If for some unforeseeable reason you were oddly keen on finding a bird louse of your very own because you just aren’t sure what all the fuss is about, I would recommend doing nest checks.  The next time you find yourself gazing longingly up into the branches of your tree, look for any bird nests that may be close by. Alternatively, cleaning out nesting boxes generally yields at least one or two entomological wonders. Generally, the best time to check is when the younglings have fledged recently. If you poke around long enough in the sticks, grass, and inevitable plastic bags that city birds like to use, you’re liable to find your very own miniscule monstrosity.  

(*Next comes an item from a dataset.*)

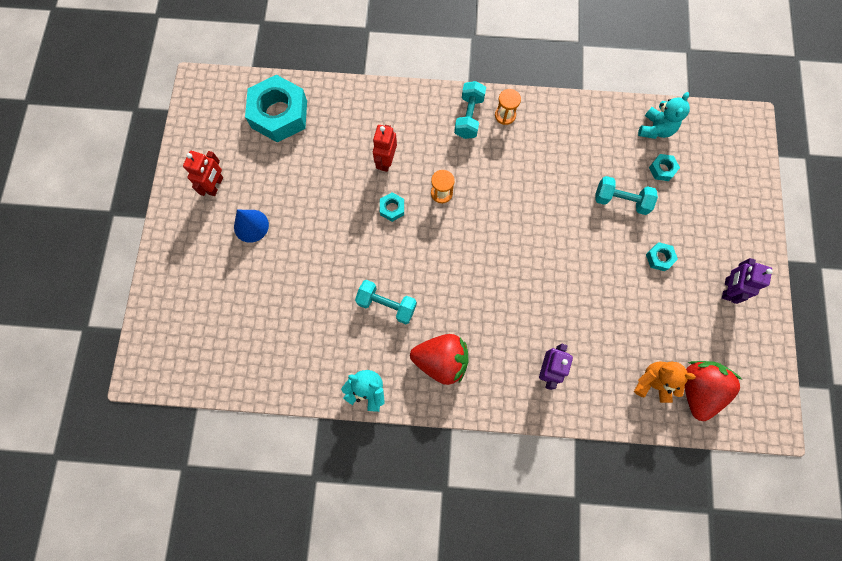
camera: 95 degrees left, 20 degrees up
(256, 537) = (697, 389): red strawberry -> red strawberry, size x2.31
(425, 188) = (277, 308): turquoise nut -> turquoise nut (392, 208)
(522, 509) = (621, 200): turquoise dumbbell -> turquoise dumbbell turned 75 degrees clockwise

Luckily, no matter how many bird lice you end up with attached to your integument, they can’t live for very long after they’ve been separated from their host species. Once separated from its ever-fresh blood-bag, lice generally wither and die within days. That’s all well and good, but it doesn’t stop the fact that my brain screams “Kill it with fire!” every time I see one near me.  

Bird lice as a whole are more of a nuisance than the unholy terrors my brain seems to think they are.  That being said they can still have economic importance when it comes to poultry. As chewers, bird lice don’t pass diseases like their more vampiric cousins; however, they do cause enough discomfort in heavily infested poultry to reduce weight and eggs laid.  If you’re one of the 98.9% of Austinites with a backyard chicken, lice might be why she hasn’t been laying recently. I told you nothing was worse than a lousy bird!